What model Shrike did you choose?
My brother and I built 2 identical Shrikes. We chose a standard Shrike scaled at 97% to suit our similar weights but with 5mm added to topsides. Full depth masik to give footroom. Overall length is 16.5 feet with ends rounded off. This will fit in my shed.
What modifications, if any, did you make to the design described in the Build Manual?
Main feature was the joint. The kayak comes apart at the foot bulkhead. This is to enable carrying inside a campervan. The joint is 7 bolts 8mm dia. There are 2 bulkheads here, heavily reinforced with carbon fibre cloth running along the keel, chines and gun’l from the bolts both forward and aft. Sealing is with a thin disc of silicone applied at each bolt. I estimate this joint adds about 1Kg. Captive nuts are in the forward section and bolts are inserted from the cockpit.
Another mod was a forward hatch in the deeply curved foredeck. This was achieved by producing a quite large flat ended cone, using part cut through ply – as with the cockpit coaming. This was bonded into the deck and then trimmed off. Thus a flat plastic hatch could be fitted.
The after deck is also raised 50mm. Not sure yet if this was sensible with regard to rolling!
I copied the cockpit shape from an existing boat, maintaining convex curves all round to avoid deck ‘popping off’

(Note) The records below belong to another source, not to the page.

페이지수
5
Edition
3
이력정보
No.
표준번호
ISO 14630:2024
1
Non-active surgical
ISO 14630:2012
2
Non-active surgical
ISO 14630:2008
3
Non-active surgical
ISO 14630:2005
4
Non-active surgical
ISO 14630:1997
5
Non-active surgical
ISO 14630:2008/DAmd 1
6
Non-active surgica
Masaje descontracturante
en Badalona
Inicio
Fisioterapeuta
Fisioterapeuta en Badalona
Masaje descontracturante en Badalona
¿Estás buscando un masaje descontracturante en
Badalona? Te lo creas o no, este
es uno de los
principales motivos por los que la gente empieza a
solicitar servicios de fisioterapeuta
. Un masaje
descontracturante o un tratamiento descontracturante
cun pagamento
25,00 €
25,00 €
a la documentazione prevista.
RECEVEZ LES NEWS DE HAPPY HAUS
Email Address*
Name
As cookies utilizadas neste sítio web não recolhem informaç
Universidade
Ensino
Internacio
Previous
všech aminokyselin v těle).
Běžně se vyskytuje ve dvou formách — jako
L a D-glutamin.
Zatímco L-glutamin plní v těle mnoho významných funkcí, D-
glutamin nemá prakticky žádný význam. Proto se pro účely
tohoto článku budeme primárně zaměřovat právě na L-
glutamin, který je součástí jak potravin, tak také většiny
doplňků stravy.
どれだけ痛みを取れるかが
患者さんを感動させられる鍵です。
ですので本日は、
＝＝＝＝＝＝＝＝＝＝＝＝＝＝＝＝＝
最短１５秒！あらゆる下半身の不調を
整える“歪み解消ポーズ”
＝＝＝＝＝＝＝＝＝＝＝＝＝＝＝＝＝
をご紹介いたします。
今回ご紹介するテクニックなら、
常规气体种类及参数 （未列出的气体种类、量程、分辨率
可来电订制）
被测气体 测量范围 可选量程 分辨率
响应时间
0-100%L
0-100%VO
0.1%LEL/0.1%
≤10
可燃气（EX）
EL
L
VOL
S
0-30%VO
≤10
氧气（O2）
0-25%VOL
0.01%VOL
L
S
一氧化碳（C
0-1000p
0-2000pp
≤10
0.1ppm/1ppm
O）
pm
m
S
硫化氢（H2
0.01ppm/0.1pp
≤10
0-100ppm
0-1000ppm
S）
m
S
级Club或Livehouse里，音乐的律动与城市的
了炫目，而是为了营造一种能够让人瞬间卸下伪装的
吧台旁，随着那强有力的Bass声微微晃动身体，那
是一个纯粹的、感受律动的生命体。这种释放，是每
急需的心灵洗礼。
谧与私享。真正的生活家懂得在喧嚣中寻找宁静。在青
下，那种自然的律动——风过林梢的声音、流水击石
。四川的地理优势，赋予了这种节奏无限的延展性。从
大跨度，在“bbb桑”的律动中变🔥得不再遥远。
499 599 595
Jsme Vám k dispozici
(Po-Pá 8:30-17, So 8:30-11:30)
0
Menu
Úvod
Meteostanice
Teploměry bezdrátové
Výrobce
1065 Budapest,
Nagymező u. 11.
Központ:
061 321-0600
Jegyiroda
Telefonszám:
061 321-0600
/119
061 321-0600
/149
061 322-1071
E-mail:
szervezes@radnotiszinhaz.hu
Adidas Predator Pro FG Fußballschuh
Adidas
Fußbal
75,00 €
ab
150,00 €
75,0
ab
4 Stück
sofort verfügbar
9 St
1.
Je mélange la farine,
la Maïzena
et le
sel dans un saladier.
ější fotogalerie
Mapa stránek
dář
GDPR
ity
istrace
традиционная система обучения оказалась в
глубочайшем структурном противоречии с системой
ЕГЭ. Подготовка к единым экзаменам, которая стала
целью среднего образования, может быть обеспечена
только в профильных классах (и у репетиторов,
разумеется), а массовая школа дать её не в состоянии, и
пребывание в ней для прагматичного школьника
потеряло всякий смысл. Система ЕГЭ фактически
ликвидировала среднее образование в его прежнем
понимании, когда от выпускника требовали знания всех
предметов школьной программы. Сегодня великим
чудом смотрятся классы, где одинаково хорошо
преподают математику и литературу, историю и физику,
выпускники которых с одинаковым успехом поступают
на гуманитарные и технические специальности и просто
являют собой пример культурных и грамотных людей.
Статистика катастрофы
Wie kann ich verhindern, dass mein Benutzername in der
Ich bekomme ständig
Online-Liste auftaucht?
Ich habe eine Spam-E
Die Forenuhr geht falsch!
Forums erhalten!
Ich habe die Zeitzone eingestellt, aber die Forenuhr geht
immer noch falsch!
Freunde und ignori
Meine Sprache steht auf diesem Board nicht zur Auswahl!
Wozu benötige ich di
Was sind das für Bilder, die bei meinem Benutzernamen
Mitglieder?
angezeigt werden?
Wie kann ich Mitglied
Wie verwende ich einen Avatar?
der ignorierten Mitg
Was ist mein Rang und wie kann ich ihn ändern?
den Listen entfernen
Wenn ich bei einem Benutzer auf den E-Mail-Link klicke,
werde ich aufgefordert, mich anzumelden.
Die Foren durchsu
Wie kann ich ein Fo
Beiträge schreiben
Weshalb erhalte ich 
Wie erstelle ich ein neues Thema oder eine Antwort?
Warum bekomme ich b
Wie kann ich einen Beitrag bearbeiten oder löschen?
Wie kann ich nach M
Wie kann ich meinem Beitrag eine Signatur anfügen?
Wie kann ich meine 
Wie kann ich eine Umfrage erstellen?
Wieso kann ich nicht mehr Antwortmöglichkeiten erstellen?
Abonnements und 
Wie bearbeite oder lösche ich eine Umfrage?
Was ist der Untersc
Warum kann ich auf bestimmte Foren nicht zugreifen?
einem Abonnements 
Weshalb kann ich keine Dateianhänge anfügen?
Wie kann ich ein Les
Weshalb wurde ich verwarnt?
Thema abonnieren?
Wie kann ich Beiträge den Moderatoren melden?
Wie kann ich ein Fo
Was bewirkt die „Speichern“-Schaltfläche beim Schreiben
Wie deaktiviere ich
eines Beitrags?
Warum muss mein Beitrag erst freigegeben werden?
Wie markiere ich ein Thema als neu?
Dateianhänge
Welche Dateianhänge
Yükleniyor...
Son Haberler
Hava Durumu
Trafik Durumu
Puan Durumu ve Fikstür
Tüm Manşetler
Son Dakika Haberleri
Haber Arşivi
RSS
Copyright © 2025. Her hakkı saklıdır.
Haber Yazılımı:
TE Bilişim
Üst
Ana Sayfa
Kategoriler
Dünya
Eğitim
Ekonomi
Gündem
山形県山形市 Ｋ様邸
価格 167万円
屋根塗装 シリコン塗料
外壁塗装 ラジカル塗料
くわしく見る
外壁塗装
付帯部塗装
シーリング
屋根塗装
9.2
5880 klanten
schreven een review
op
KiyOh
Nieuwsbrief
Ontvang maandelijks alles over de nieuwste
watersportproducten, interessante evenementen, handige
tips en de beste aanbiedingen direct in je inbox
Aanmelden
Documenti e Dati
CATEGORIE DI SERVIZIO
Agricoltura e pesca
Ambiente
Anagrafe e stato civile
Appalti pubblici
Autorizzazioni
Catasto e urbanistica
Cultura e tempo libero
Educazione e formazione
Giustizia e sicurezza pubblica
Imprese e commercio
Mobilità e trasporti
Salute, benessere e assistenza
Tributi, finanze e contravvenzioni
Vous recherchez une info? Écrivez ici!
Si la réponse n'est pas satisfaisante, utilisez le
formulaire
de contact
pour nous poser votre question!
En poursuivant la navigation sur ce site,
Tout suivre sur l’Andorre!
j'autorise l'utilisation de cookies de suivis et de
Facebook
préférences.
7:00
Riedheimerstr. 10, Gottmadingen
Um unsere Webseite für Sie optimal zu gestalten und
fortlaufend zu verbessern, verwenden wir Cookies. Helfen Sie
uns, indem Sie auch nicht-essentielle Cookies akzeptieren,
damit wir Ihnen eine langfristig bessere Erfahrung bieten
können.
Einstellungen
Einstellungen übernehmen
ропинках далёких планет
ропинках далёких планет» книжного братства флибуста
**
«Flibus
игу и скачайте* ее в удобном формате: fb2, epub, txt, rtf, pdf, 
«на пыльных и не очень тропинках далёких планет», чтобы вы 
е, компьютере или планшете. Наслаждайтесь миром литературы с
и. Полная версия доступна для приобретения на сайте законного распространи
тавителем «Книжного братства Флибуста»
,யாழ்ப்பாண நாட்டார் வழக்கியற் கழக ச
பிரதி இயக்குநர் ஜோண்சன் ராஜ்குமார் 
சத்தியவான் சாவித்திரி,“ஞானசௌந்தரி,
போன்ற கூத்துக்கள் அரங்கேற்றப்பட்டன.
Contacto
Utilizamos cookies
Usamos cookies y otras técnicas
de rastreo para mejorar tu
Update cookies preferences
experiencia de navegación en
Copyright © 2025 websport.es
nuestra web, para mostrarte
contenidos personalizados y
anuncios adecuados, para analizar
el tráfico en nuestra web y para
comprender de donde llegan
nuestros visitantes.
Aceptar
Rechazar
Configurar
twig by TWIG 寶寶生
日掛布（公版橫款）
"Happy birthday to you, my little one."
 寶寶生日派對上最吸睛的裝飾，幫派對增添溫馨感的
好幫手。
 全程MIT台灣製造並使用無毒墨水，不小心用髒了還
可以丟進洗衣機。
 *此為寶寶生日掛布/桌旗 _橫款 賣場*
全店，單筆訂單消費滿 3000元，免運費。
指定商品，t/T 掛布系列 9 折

What is the weight of the finished kayak?
18.5kg. That is with joint bolts, footrest, skeg, 3 hatches, bottom skinned with 100gm cloth, with an extra layer under cockpit and a layer inside cockpit. 2 coats of 2 part polyurethane paint from www.arcritepaints,com, flush maroske deck fittings and all deck lines.
How does the kayak perform on the water?
With full length vee the boat is quite wobbly, compared with craft which flatten amidships. Soon adapt to it and there is that ‘ledge’ at 15degrees or so each side. Turning is good and the skeg is very useful. Still to try bigger waves and rolling. Very pleased so far – and I can pick it up!